What the task asks: Go over the data and keep only the lines that include "camera".

Material provided:
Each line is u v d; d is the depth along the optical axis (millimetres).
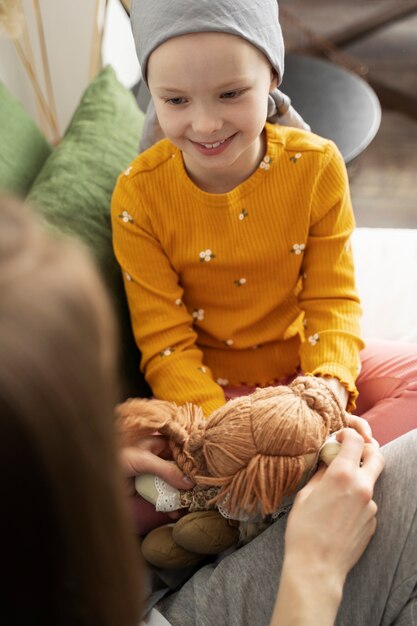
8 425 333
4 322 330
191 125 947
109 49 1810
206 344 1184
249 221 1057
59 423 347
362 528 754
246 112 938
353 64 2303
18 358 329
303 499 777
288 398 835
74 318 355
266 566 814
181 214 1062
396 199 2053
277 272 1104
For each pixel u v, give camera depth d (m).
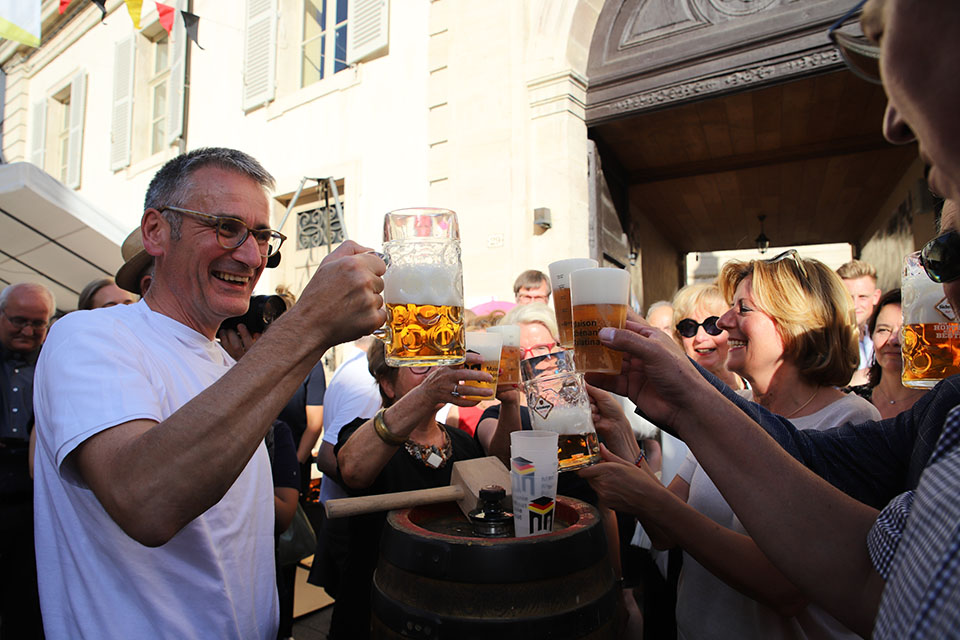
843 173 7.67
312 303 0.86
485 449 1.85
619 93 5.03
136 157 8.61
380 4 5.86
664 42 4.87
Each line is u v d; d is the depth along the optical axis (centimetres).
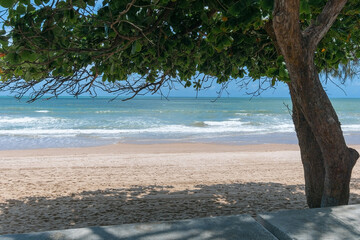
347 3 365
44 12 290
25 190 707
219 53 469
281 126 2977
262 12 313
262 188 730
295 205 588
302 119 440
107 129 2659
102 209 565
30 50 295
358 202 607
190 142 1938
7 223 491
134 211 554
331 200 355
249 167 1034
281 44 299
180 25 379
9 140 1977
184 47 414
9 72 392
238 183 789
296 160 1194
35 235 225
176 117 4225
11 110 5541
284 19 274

* * *

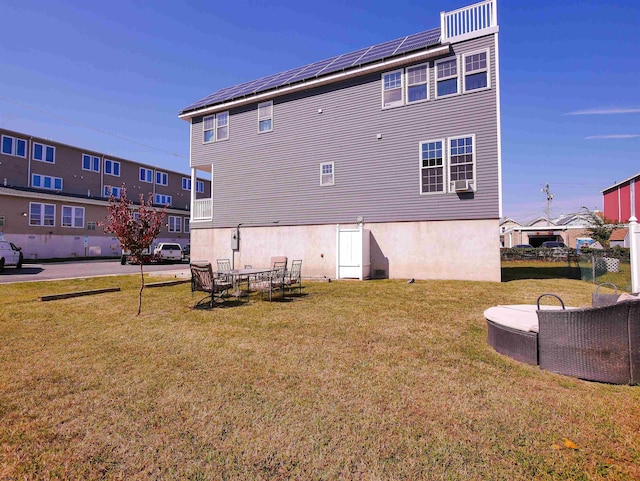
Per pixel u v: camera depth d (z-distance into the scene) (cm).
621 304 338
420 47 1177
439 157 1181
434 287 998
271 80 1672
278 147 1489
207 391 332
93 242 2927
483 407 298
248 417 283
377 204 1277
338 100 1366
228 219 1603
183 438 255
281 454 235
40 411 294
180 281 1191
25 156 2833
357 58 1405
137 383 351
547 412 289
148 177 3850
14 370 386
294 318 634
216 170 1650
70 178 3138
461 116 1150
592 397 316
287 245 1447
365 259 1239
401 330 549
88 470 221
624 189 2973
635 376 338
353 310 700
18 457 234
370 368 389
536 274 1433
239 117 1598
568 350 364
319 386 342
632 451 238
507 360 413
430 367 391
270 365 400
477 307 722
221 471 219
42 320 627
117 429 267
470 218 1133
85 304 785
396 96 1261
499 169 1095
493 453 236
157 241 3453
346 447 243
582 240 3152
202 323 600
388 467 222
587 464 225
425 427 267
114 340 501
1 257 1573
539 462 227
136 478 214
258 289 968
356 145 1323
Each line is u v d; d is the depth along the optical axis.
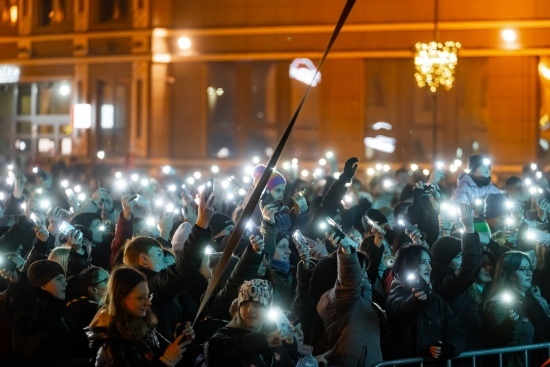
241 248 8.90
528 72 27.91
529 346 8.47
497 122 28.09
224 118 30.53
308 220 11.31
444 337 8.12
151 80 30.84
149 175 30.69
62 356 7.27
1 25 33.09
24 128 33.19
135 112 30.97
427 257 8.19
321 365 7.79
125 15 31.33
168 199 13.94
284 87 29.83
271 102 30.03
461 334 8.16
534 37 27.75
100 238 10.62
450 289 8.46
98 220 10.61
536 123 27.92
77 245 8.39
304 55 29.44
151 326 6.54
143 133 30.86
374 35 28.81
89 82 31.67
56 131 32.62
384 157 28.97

Your response:
For each pixel u v, give camera depth d (m).
Per pixel u v: camera depth d (z-distance into the scene) (cm).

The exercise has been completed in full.